He said he liked them separate so that when they added one, it was easily noticed. I just told him we didn't need that, we had the SixtoReport.

Honestly, I've seen more problems with that method. Even he gets frustrated when his parents will tune to the low number SD channel instead of the HD.

As for a clock, I turn down all my LEDs, so would there too. I had enough trouble with my Eye of Mordor record light.


----------



## hdtvfan0001 (Jul 28, 2004)

Davenlr said:


> Na, if they wanted to really be retro, the clock would have to flash 12:00 perpetually.


:lol:


----------



## Sixto (Nov 18, 2005)

I usually find a lit clock very distracting near any TV, and that was always the first thing that I'd turn off, same as I do with the lights on every DirecTV receiver.
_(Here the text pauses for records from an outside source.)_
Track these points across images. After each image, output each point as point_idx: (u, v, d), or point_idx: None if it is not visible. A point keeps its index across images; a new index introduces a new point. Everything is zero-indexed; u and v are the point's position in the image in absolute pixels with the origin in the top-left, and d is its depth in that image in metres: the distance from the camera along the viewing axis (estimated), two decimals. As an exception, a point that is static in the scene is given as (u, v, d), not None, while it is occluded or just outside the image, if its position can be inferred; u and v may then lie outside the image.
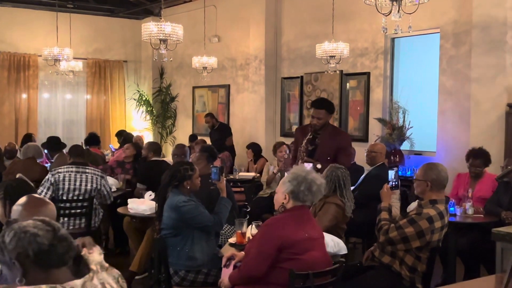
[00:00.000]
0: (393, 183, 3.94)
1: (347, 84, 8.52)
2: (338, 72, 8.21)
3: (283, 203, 3.24)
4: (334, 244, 3.68)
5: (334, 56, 7.17)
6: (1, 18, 10.63)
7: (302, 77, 9.23)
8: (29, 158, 7.06)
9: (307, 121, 9.18)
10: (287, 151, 7.23)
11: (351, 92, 8.49)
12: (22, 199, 2.41)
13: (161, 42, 5.81)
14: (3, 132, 10.57)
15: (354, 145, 7.22)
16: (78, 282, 1.74)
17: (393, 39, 8.07)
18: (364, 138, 8.11)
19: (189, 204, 3.97)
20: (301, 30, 9.22)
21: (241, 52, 10.29)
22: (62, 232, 1.80)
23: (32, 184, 3.21)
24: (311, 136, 5.37)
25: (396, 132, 7.42)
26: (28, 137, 9.07)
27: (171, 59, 6.33)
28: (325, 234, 3.59)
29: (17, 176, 3.41)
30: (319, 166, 5.01)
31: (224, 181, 4.38)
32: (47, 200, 2.53)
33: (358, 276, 3.70)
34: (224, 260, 3.53)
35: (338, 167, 4.48)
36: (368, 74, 8.18)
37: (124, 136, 9.40)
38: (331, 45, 7.10)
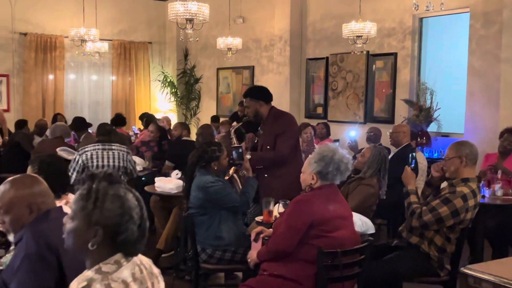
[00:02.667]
0: (412, 166, 3.92)
1: (374, 65, 8.42)
2: (364, 52, 8.12)
3: (311, 183, 3.23)
4: (362, 223, 3.67)
5: (361, 36, 7.08)
6: (28, 0, 10.72)
7: (327, 58, 9.15)
8: (57, 138, 7.15)
9: (332, 102, 9.13)
10: (312, 133, 7.21)
11: (378, 73, 8.39)
12: (8, 187, 2.36)
13: (187, 21, 5.80)
14: (31, 112, 10.69)
15: (380, 126, 7.17)
16: (126, 273, 1.71)
17: (421, 19, 7.93)
18: (390, 120, 8.02)
19: (217, 185, 3.98)
20: (327, 10, 9.12)
21: (265, 33, 10.23)
22: (146, 226, 1.77)
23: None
24: (260, 128, 5.08)
25: (423, 114, 7.33)
26: (57, 118, 9.18)
27: (197, 39, 6.33)
28: (353, 213, 3.58)
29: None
30: (248, 156, 4.67)
31: (248, 162, 4.38)
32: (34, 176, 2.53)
33: (385, 256, 3.69)
34: (253, 235, 3.54)
35: (382, 148, 4.47)
36: (395, 55, 8.07)
37: (146, 118, 9.47)
38: (358, 25, 7.01)
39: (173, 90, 12.08)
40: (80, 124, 7.56)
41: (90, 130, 7.84)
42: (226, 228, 4.02)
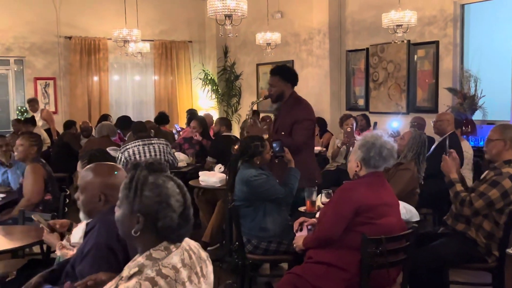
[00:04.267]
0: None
1: (415, 54, 8.31)
2: (405, 42, 8.03)
3: (356, 171, 3.24)
4: (406, 211, 3.66)
5: (401, 25, 7.00)
6: (73, 4, 11.03)
7: (367, 49, 9.07)
8: (104, 136, 7.38)
9: (373, 94, 9.05)
10: (354, 124, 7.18)
11: (419, 62, 8.27)
12: (88, 170, 2.50)
13: (226, 17, 5.87)
14: (77, 114, 11.01)
15: (423, 116, 7.09)
16: (176, 259, 1.77)
17: (462, 6, 7.78)
18: (434, 109, 7.90)
19: (260, 178, 4.02)
20: (365, 0, 9.04)
21: (304, 27, 10.22)
22: (189, 212, 1.81)
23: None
24: (277, 110, 4.93)
25: (467, 102, 7.19)
26: (105, 118, 9.43)
27: (236, 34, 6.40)
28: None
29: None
30: (266, 135, 4.61)
31: (289, 153, 4.41)
32: (111, 163, 2.64)
33: (430, 243, 3.66)
34: (296, 225, 3.58)
35: (422, 132, 4.44)
36: (437, 43, 7.94)
37: (189, 115, 9.61)
38: (398, 14, 6.94)
39: (214, 88, 12.22)
40: (125, 122, 7.75)
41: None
42: (270, 219, 4.06)
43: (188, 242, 1.89)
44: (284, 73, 4.74)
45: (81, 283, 2.11)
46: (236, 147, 4.67)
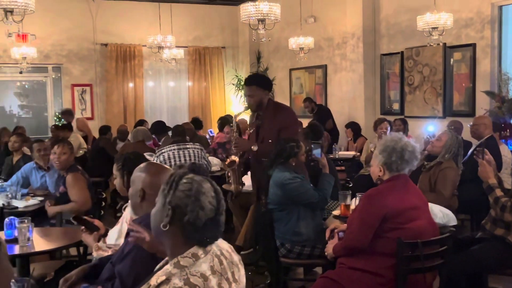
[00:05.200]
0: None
1: (451, 57, 8.16)
2: (441, 45, 7.90)
3: (379, 176, 3.20)
4: (443, 215, 3.58)
5: (437, 28, 6.89)
6: (109, 12, 11.24)
7: (402, 52, 8.96)
8: (139, 141, 7.47)
9: (408, 98, 8.94)
10: (388, 128, 7.10)
11: (456, 65, 8.12)
12: (143, 166, 2.56)
13: (259, 22, 5.89)
14: (113, 120, 11.19)
15: (460, 120, 6.95)
16: (205, 266, 1.74)
17: (500, 7, 7.61)
18: (471, 113, 7.73)
19: (295, 182, 4.01)
20: (400, 3, 8.94)
21: (338, 31, 10.17)
22: (220, 219, 1.79)
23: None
24: (255, 118, 4.88)
25: (505, 105, 7.02)
26: (141, 123, 9.55)
27: (269, 39, 6.41)
28: (432, 205, 3.51)
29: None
30: (254, 148, 4.63)
31: (325, 158, 4.39)
32: (164, 165, 2.69)
33: (468, 248, 3.58)
34: (327, 233, 3.55)
35: (457, 133, 4.40)
36: (473, 46, 7.78)
37: (221, 120, 9.65)
38: (433, 17, 6.82)
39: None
40: (160, 128, 7.83)
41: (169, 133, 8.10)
42: (304, 224, 4.04)
43: (220, 247, 1.86)
44: (260, 81, 4.80)
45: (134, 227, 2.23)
46: (254, 148, 4.67)
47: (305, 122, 9.18)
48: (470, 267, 3.42)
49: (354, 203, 3.97)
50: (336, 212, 4.07)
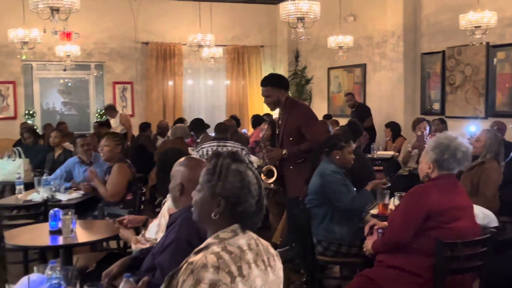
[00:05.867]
0: None
1: (495, 57, 7.98)
2: (484, 44, 7.73)
3: (427, 172, 3.16)
4: (483, 216, 3.53)
5: (480, 27, 6.76)
6: (150, 11, 11.42)
7: (443, 51, 8.81)
8: (178, 138, 7.58)
9: (449, 98, 8.78)
10: (427, 128, 6.99)
11: (499, 65, 7.94)
12: (183, 160, 2.61)
13: (299, 20, 5.90)
14: (152, 117, 11.34)
15: (504, 121, 6.80)
16: (242, 241, 1.84)
17: (547, 5, 7.41)
18: (515, 114, 7.56)
19: (334, 178, 4.02)
20: (442, 1, 8.79)
21: (377, 30, 10.07)
22: (263, 202, 1.89)
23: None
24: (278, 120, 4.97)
25: (551, 106, 6.83)
26: (180, 121, 9.68)
27: (308, 37, 6.40)
28: (474, 205, 3.45)
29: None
30: (284, 152, 4.67)
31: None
32: (204, 160, 2.72)
33: (509, 251, 3.51)
34: (366, 229, 3.54)
35: (496, 132, 4.32)
36: (518, 45, 7.60)
37: (254, 118, 9.69)
38: (476, 15, 6.70)
39: (284, 92, 12.23)
40: (198, 125, 7.92)
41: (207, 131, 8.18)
42: (338, 223, 4.05)
43: (255, 236, 1.93)
44: (275, 81, 4.84)
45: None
46: (284, 153, 4.72)
47: (342, 121, 9.16)
48: (511, 270, 3.35)
49: (392, 202, 3.94)
50: (374, 211, 4.05)
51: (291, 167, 4.73)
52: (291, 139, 4.70)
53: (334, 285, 4.57)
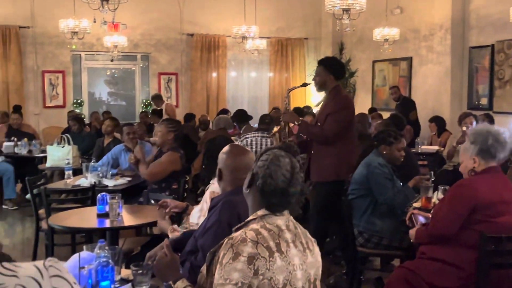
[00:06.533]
0: None
1: (547, 50, 7.74)
2: (536, 37, 7.51)
3: (473, 167, 3.10)
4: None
5: (532, 19, 6.56)
6: (195, 3, 11.53)
7: (493, 45, 8.59)
8: (221, 129, 7.66)
9: (498, 93, 8.56)
10: (473, 123, 6.84)
11: (551, 59, 7.70)
12: (226, 148, 2.66)
13: (344, 12, 5.86)
14: (196, 108, 11.49)
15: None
16: (281, 222, 1.90)
17: None
18: None
19: (380, 171, 4.00)
20: (492, -6, 8.57)
21: (424, 22, 9.89)
22: (290, 191, 1.91)
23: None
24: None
25: None
26: (224, 112, 9.79)
27: (353, 29, 6.35)
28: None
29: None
30: (297, 123, 4.67)
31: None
32: (248, 148, 2.77)
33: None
34: (407, 220, 3.51)
35: None
36: None
37: (295, 111, 9.66)
38: (529, 7, 6.50)
39: (328, 85, 12.17)
40: (241, 116, 7.99)
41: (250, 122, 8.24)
42: (380, 216, 4.03)
43: (295, 222, 1.98)
44: (329, 64, 4.74)
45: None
46: (296, 123, 4.73)
47: (386, 114, 9.05)
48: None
49: (436, 196, 3.90)
50: (417, 205, 4.01)
51: (312, 152, 4.71)
52: (318, 124, 4.70)
53: (375, 277, 4.55)
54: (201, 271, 1.96)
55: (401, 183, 4.18)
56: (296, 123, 4.72)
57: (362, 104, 11.72)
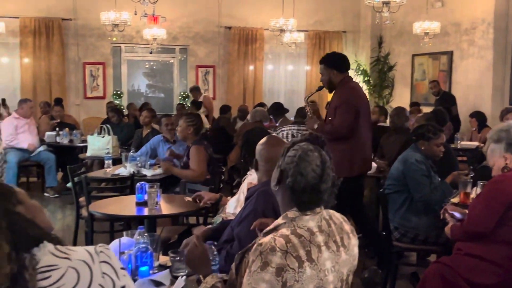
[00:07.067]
0: None
1: None
2: None
3: (506, 164, 3.05)
4: None
5: None
6: (233, -4, 11.60)
7: (538, 39, 8.37)
8: (257, 121, 7.69)
9: (542, 88, 8.34)
10: (516, 119, 6.69)
11: None
12: (263, 139, 2.68)
13: (384, 4, 5.80)
14: (233, 101, 11.53)
15: None
16: (312, 223, 1.84)
17: None
18: None
19: (417, 167, 3.96)
20: (538, -13, 8.33)
21: (466, 16, 9.68)
22: (322, 187, 1.86)
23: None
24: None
25: None
26: (261, 105, 9.82)
27: (393, 22, 6.28)
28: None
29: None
30: (314, 127, 4.49)
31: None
32: (285, 140, 2.79)
33: None
34: (446, 215, 3.46)
35: None
36: None
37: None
38: None
39: (365, 79, 12.08)
40: (278, 109, 8.00)
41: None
42: (416, 212, 3.99)
43: (330, 213, 1.93)
44: (328, 61, 4.65)
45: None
46: (315, 126, 4.67)
47: (425, 109, 8.92)
48: None
49: (475, 192, 3.84)
50: (455, 200, 3.95)
51: (332, 147, 4.65)
52: (330, 118, 4.61)
53: (410, 272, 4.51)
54: (232, 269, 1.94)
55: (439, 179, 4.13)
56: (314, 127, 4.61)
57: (400, 98, 11.57)
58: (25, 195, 1.61)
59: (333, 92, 4.74)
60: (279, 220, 1.86)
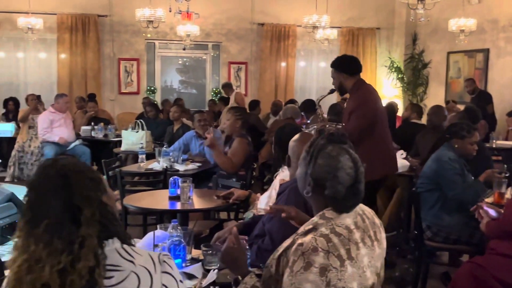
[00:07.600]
0: None
1: None
2: None
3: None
4: None
5: None
6: (266, -8, 11.61)
7: None
8: (288, 118, 7.70)
9: None
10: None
11: None
12: (296, 136, 2.71)
13: (419, 1, 5.74)
14: (264, 97, 11.55)
15: None
16: (349, 220, 1.84)
17: None
18: None
19: (451, 166, 3.92)
20: None
21: (504, 13, 9.47)
22: (359, 186, 1.84)
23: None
24: None
25: None
26: (292, 103, 9.82)
27: (428, 19, 6.20)
28: None
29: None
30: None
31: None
32: None
33: None
34: (481, 211, 3.42)
35: None
36: None
37: None
38: None
39: (399, 76, 11.95)
40: (309, 106, 7.98)
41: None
42: (448, 211, 3.95)
43: (361, 207, 1.94)
44: (337, 64, 4.55)
45: (274, 209, 2.34)
46: None
47: (460, 108, 8.77)
48: None
49: (510, 191, 3.78)
50: (489, 200, 3.90)
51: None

Boot, turn the lights off, go ... it also helps to know if the box has been re-booted for any reason (because the lights will be back on) ... and it's optional so it's there for those that like it.


----------



## inkahauts (Nov 13, 2006)

"dpeters11" said:


> He said he liked them separate so that when they added one, it was easily noticed. I just told him we didn't need that, we had the SixtoReport.
> 
> Honestly, I've seen more problems with that method. Even he gets frustrated when his parents will tune to the low number SD channel instead of the HD.
> 
> As for a clock, I turn down all my LEDs, so would there too. I had enough trouble with my Eye of Mordor record light.


Tv messages and banners aren't enough huh? Separate channel number is terrible, IMHO.


----------



## sdirv (Dec 14, 2008)

spartanstew said:


> I wear a watch.
> 
> (and have a pendulum clock on the wall, a "smart phone" on my person, and a laptop on the table next to me)


I've got a wall clock above the TV.....

In the same "rack" with my DVR is a VCR AND a DVD recorder..both of those have clocks that are set to "--:--" LOL

There's a wall clock in the den which adjoins my family room, I can see it from the couch.

:lol:


----------



## tonyd79 (Jul 24, 2006)

"inkahauts" said:


> Tv messages and banners aren't enough huh? Separate channel number is terrible, IMHO.


+3.14159


----------